I didn’t think much about it then. I only realized I was in trouble when they started playing music together. Sally spends so much time at the piano every day, working or practicing, that she just about never touches it for fun. She used to, sometimes, with Norris, when he lived with us—I remember they used to do old stuff, Beatles, or rhythm and blues, clowning around together to crack me up. But once they split up, she quit all that, never again—that fast, that flat. And now here was Evan coming over with somebody’s beat-up classical guitar, and the two of them waking me up at night singing English and I guess Irish folk songs. He was all right, nothing much, about like me on piano. But they were having a great time, you could tell. I could tell, lying there listening in the dark.

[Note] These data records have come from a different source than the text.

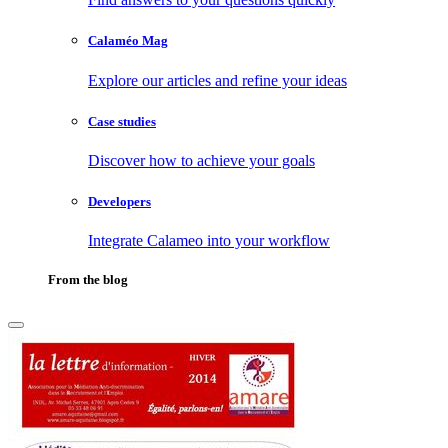
Calaméo Mag
Explore our articles and refine your ideas
Case studies
Discover how to achieve your goals
Developers
Integrate Calameo into your workflow
From the blog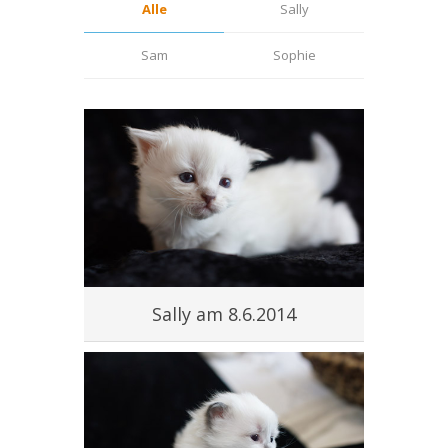
Alle
Sally
Sam
Sophie
Sally am 8.6.2014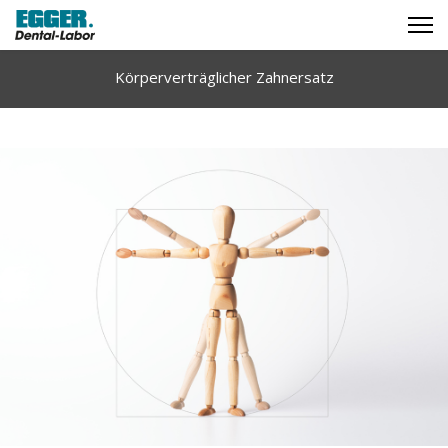
Körperverträglicher Zahnersatz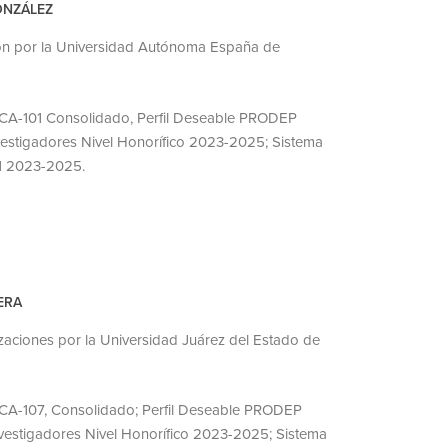
ONZÁLEZ
ión por la Universidad Autónoma España de
 CA-101 Consolidado, Perfil Deseable PRODEP
vestigadores Nivel Honorífico 2023-2025; Sistema
 1 2023-2025.
ERA
zaciones por la Universidad Juárez del Estado de
 CA-107, Consolidado; Perfil Deseable PRODEP
vestigadores Nivel Honorífico 2023-2025; Sistema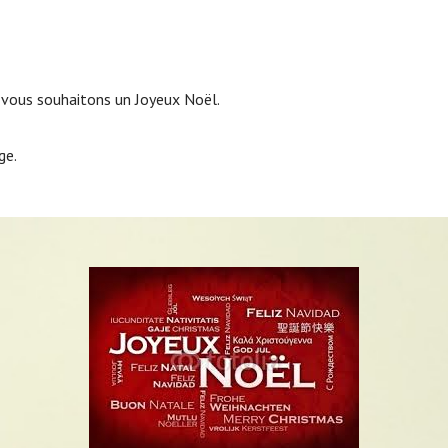
 vous souhaitons un Joyeux Noël.
ge.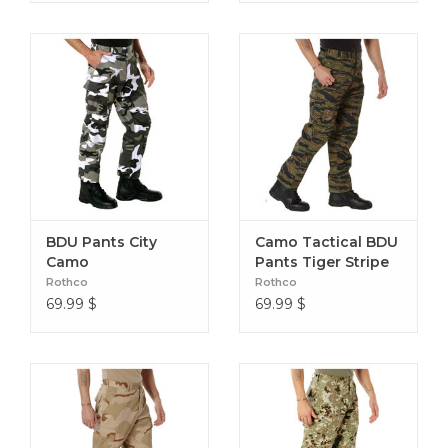
BDU Pants City
Camo Tactical BDU
Camo
Pants Tiger Stripe
Rothco
Rothco
69.99
$
69.99
$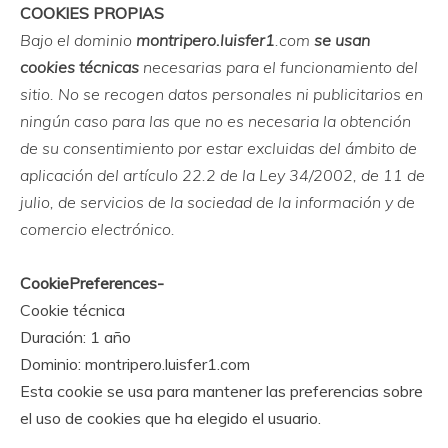
COOKIES PROPIAS
Bajo el dominio
montripero.luisfer1
.com
se usan
cookies técnicas
necesarias para el funcionamiento del
sitio. No se recogen datos personales ni publicitarios en
ningún caso para las que no es necesaria la obtención
de su consentimiento por estar excluidas del ámbito de
aplicación del artículo 22.2 de la Ley 34/2002, de 11 de
julio, de servicios de la sociedad de la información y de
comercio electrónico.
CookiePreferences-
Cookie técnica
Duración: 1 año
Dominio: montripero.luisfer1.com
Esta cookie se usa para mantener las preferencias sobre
el uso de cookies que ha elegido el usuario.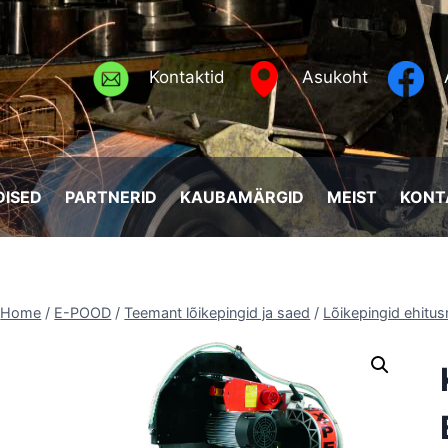
Kontaktid
Asukoht
ISED
PARTNERID
KAUBAMÄRGID
MEIST
KONT
Home
/
E-POOD
/
Teemant lõikepingid ja saed
/
Lõikepingid ehitus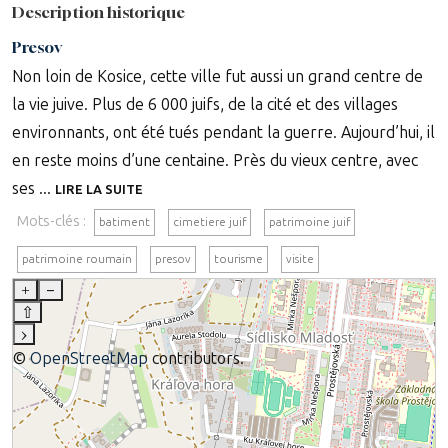
Description historique
Presov
Non loin de Kosice, cette ville fut aussi un grand centre de
la vie juive. Plus de 6 000 juifs, de la cité et des villages
environnants, ont été tués pendant la guerre. Aujourd’hui, il
en reste moins d’une centaine. Près du vieux centre, avec
ses ...
LIRE LA SUITE
Mots-clés :
batiment
cimetiere juif
patrimoine juif
patrimoine roumain
presov
tourisme
visite
+
–
⇧
›
©
OpenStreetMap
contributors.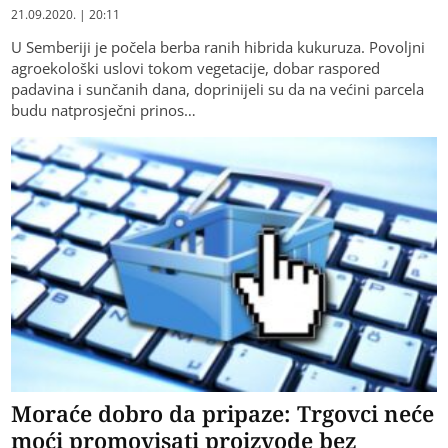
21.09.2020. | 20:11
U Semberiji je počela berba ranih hibrida kukuruza. Povoljni
agroekološki uslovi tokom vegetacije, dobar raspored
padavina i sunčanih dana, doprinijeli su da na većini parcela
budu natprosječni prinos…
Moraće dobro da pripaze: Trgovci neće
moći promovisati proizvode bez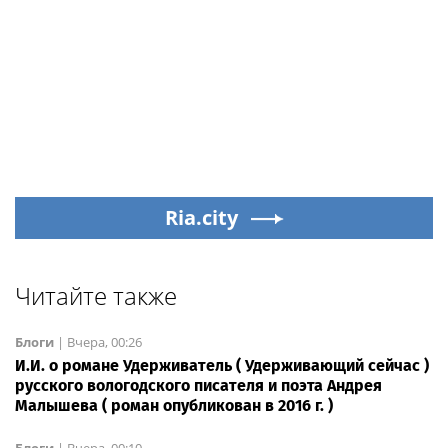
Ria.city
Читайте также
Блоги
|
Вчера, 00:26
И.И. о романе Удерживатель ( Удерживающий сейчас )
русского вологодского писателя и поэта Андрея
Малышева ( роман опубликован в 2016 г. )
Блоги
|
Вчера, 00:10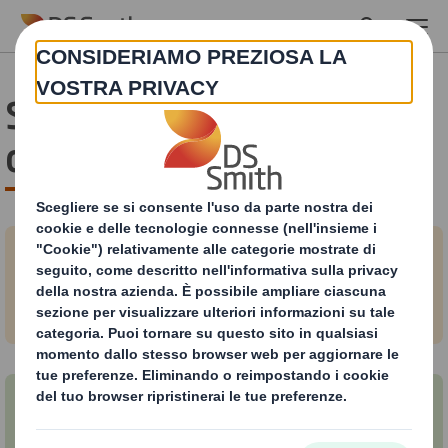
Skip to main content
Scopri di più sull'economia
circolare
Che cos'è l'economia circolare
Come rendere il tuo packaging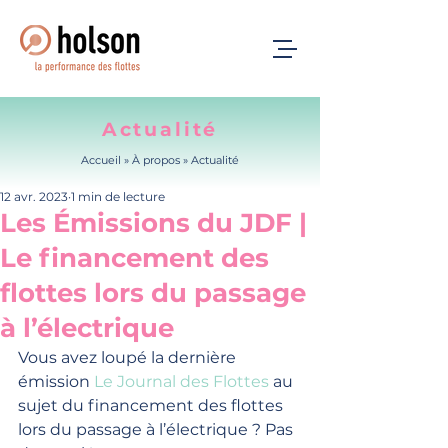
Actualité
Accueil
» À propos »
Actualité
12 avr. 2023
1 min de lecture
Les Émissions du JDF |
Le financement des
flottes lors du passage
à l’électrique
Vous avez loupé la dernière 
émission 
Le Journal des Flottes
 au 
sujet du financement des flottes 
lors du passage à l’électrique ? Pas 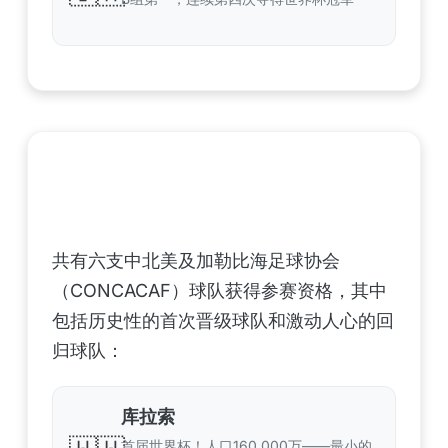
中北美洲及加勒比海地区足联（CONCACAF）
——6支晋级球队
共有六支中北美及加勒比海足球协会
（CONCACAF）球队获得参赛资格，其中
包括历史性的首次晋级球队和激动人心的回
归球队：
库拉索
首届世界杯！人口160,000万——最小的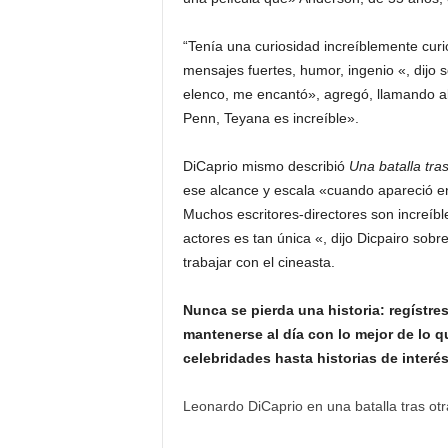
“Tenía una curiosidad increíblemente cur
mensajes fuertes, humor, ingenio «, dijo s
elenco, me encantó», agregó, llamando al
Penn, Teyana es increíble».
DiCaprio mismo describió
Una batalla tras
ese alcance y escala «cuando apareció en
Muchos escritores-directores son increíbl
actores es tan única «, dijo Dicpairo sob
trabajar con el cineasta.
Nunca se pierda una historia: regístres
mantenerse al día con lo mejor de lo qu
celebridades hasta historias de inter
Leonardo DiCaprio en una batalla tras otr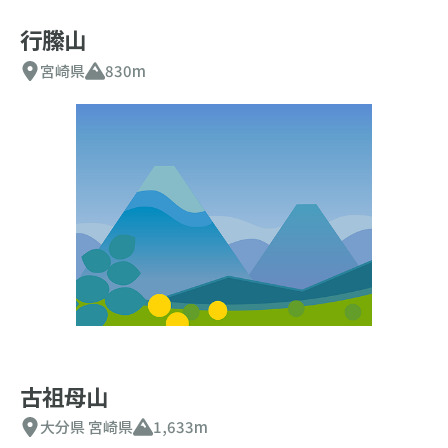
行縢山
宮崎県
830m
古祖母山
大分県
宮崎県
1,633m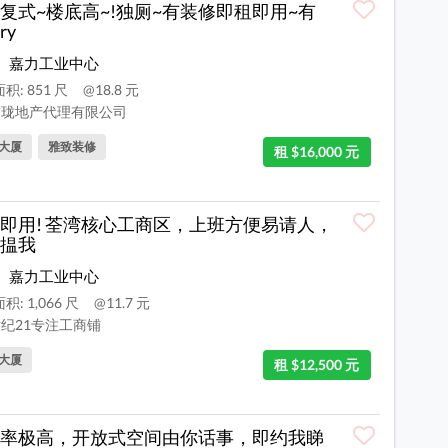
复式~楼底高~!独厕~有装修即租即用~有
ry
嘉力工业中心
积: 851 尺
@18.8 元
珑地产代理有限公司
大厦
雅致装修
租 $16,000 元
即用! 荃湾核心工商区，上班方便易请人，
揾我
嘉力工业中心
积: 1,066 尺
@11.7 元
纪21专注工商铺
大厦
租 $12,500 元
率极高，开放式空间由你话事，即约我睇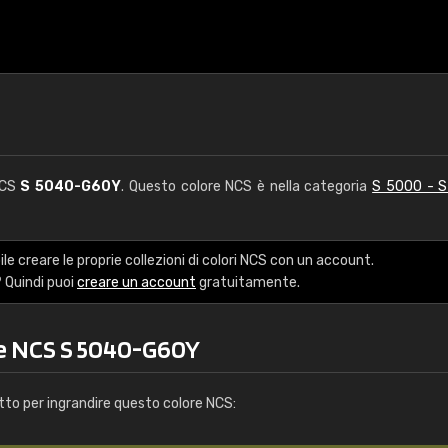
NCS
S 5040-G60Y
. Questo colore NCS è nella categoria
S 5000 - 
le creare le proprie collezioni di colori NCS con un account.
 Quindi puoi
creare un account
gratuitamente.
re NCS S 5040-G60Y
tto per ingrandire questo colore NCS: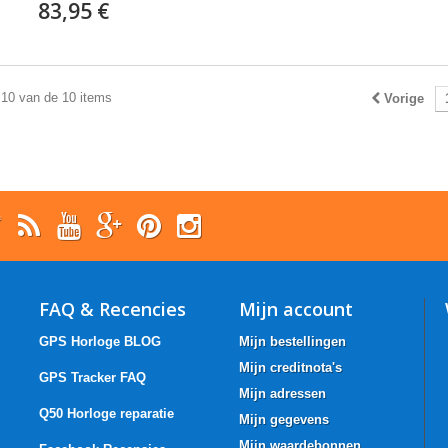
83,95 €
 10 van de 10 items
Vorige
FAQ & Recencies
Mijn account
GPS Horloge BLOG
Mijn bestellingen
Mijn creditnota's
GPS Tracker FAQ
Mijn adressen
Q50 Horloge reparatie
Mijn gegevens
Mijn waardebonnen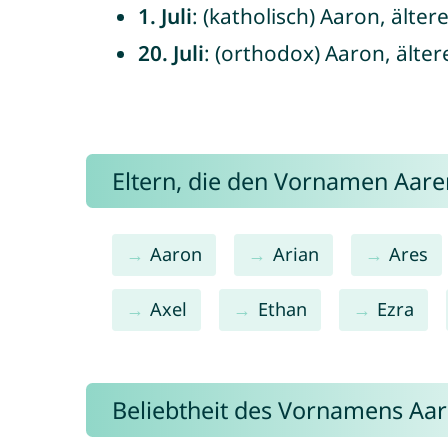
1. Juli
: (katholisch) Aaron, älte
20. Juli
: (orthodox) Aaron, älter
Eltern, die den Vornamen Aa
Aaron
Arian
Ares
Axel
Ethan
Ezra
Beliebtheit des Vornamens Aa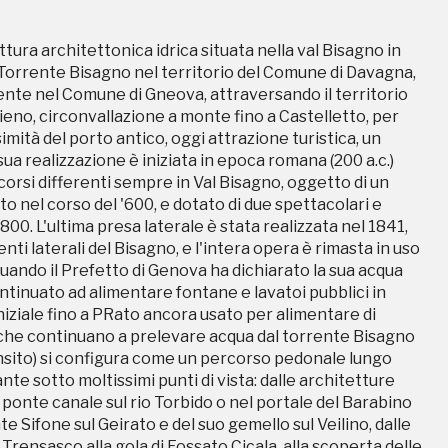
ntinuato ad alimentare fontane e lavatoi pubblici in
 iniziale fino a PRato ancora usato per alimentare di
tura architettonica idrica situata nella val Bisagno in
 che continuano a prelevare acqua dal torrente Bisagno
l Torrente Bisagno nel territorio del Comune di Davagna,
ansito) si configura come un percorso pedonale lungo
nte nel Comune di Gneova, attraversando il territorio
nte sotto moltissimi punti di vista: dalle architetture
lieno, circonvallazione a monte fino a Castelletto, per
 ponte canale sul rio Torbido o nel portale del Barabino
ssimità del porto antico, oggi attrazione turistica, un
te Sifone sul Geirato e del suo gemello sul Veilino, dalle
 realizzazione è iniziata in epoca romana (200 a.c.)
Trensasco alla gola di Fossato Cicala, alla scoperta delle
orsi differenti sempre in Val Bisagno, oggetto di un
o lungo l'affascinante tratto dell'acquedotto
el corso del '600, e dotato di due spettacolari e
nte Sifone sul Geirato, all'architettura sacra con le
 '800. L'ultima presa laterale è stata realizzata nel 1841,
 San Bartolomeo di Staglieno e agli Oratori di San Rocco
nti laterali del Bisagno, e l'intera opera è rimasta in uso
ate a spelndide pavimentazioni tradizionali "a risseu"
uando il Prefetto di Genova ha dichiarato la sua acqua
 sulla costa ligure), scoprendo continuamente come
ntinuato ad alimentare fontane e lavatoi pubblici in
ungendo nel centro cittadino.
 iniziale fino a PRato ancora usato per alimentare di
 che continuano a prelevare acqua dal torrente Bisagno
ansito) si configura come un percorso pedonale lungo
nte sotto moltissimi punti di vista: dalle architetture
 ponte canale sul rio Torbido o nel portale del Barabino
te Sifone sul Geirato e del suo gemello sul Veilino, dalle
Trensasco alla gola di Fossato Cicala, alla scoperta delle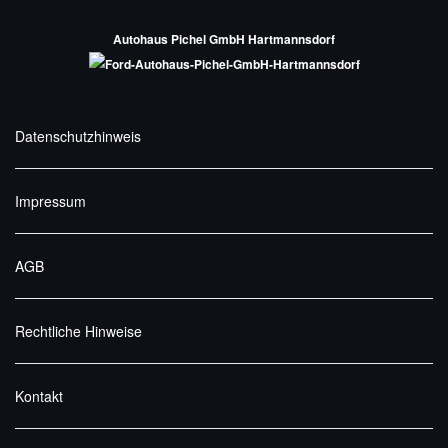
Autohaus Pichel GmbH Hartmannsdorf
Datenschutzhinweis
Impressum
AGB
Rechtliche Hinweise
Kontakt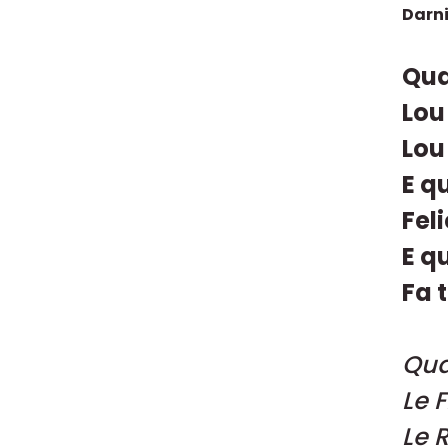
Darni
Qua
Lou
Lou
E q
Fel
E q
Fa t
Qua
Le F
Le R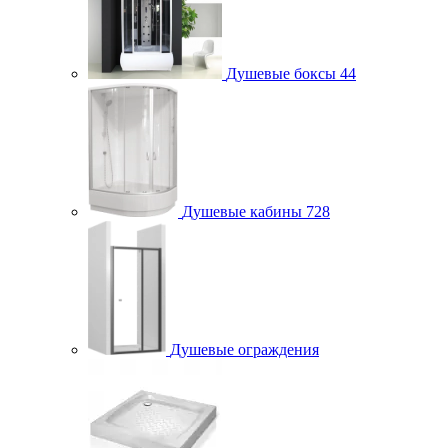
Душевые боксы
44
Душевые кабины
728
Душевые ограждения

Of course he was over practically every day after they got engaged. They’d order pizza and sit in the kitchen talking about finding a place in London, because Evan’s old flat wouldn’t be nearly big enough, and about where I’d go to school, and where Sally might teach regularly, instead of freelancing the way she did here. I didn’t talk if I could avoid it, and I really tried not to even listen. I think I felt that if I ignored everything that was going on, maybe none of it would actually happen. Mister Cat is terrific at that. All the same, I still couldn’t help picking up a few things, whether I wanted to or not, and some of them didn’t sound that terrible. London, for instance. London sounded pretty much like NewYork, give or take, with all kinds of crazies wandering around, and all kinds of at least interesting stuff going on everywhere. And I even started to think, well, okay, just maybe I could handle London. If I absolutely had to.
Sally told me Evan had custody of his two boys, the way she did of me—they were staying with his sister while he was over here— so I knew they’d be living with us, and that was about all I knew. He showed us four million Polaroids, of course, a whole suitcase full. One of the boys was just a baby, nine or ten—that was Julian— but the other one, Tony, was a couple of years older than me, and Evan said he was a dancer, been a dancer practically since the day he was born. Wonderful. I love him already.